WHAT THE EXERCISE ASKS: In the records that follow, find each line with the word "Bibeln" and copy it.

SUPPLIED DATA:

################

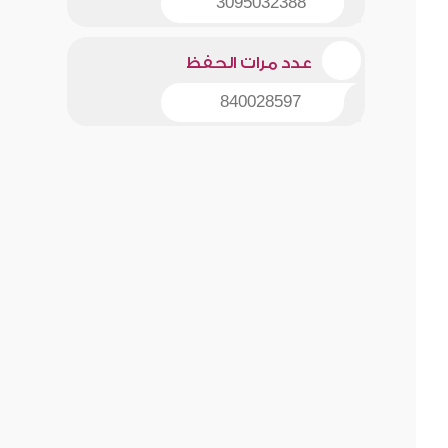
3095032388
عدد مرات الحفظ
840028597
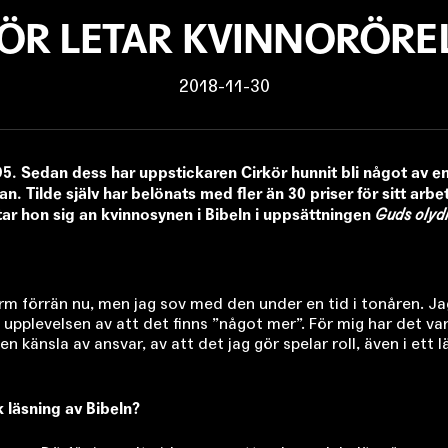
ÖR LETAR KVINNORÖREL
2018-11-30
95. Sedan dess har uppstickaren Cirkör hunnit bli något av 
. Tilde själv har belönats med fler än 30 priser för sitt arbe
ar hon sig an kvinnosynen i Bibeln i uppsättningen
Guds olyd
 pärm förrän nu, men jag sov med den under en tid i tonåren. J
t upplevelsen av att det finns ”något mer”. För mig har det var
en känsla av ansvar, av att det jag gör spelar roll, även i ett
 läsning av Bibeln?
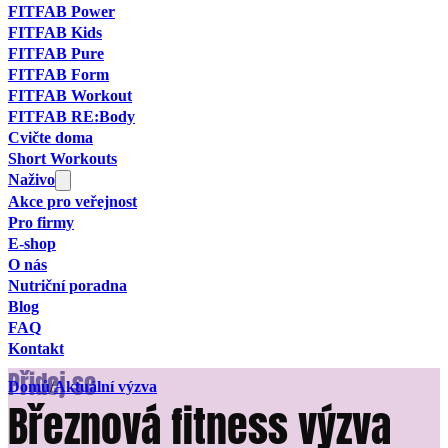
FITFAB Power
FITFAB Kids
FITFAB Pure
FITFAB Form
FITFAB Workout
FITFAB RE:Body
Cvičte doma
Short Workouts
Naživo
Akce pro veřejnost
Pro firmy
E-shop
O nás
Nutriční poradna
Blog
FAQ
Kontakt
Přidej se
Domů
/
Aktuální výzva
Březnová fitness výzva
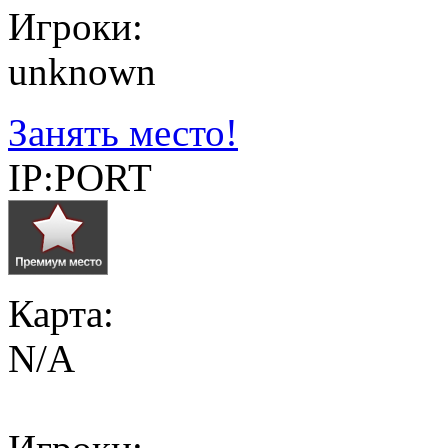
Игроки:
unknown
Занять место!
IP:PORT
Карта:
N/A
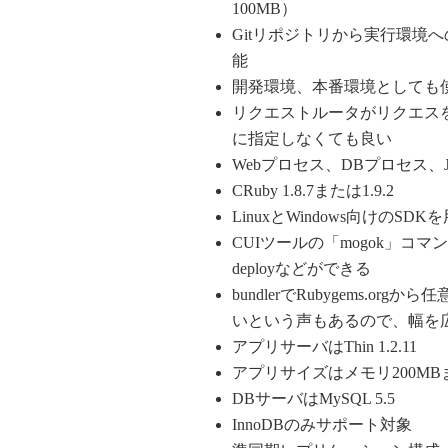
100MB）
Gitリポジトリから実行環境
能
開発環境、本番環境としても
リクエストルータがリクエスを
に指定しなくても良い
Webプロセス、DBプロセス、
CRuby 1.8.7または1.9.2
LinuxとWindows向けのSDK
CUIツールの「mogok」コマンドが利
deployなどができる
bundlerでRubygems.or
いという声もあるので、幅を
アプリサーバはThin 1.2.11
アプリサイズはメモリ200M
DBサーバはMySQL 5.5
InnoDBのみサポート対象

################

YOUR RESPONSE:
ar hon sig an kvinnosynen i Bibeln i uppsättningen
 läsning av Bibeln?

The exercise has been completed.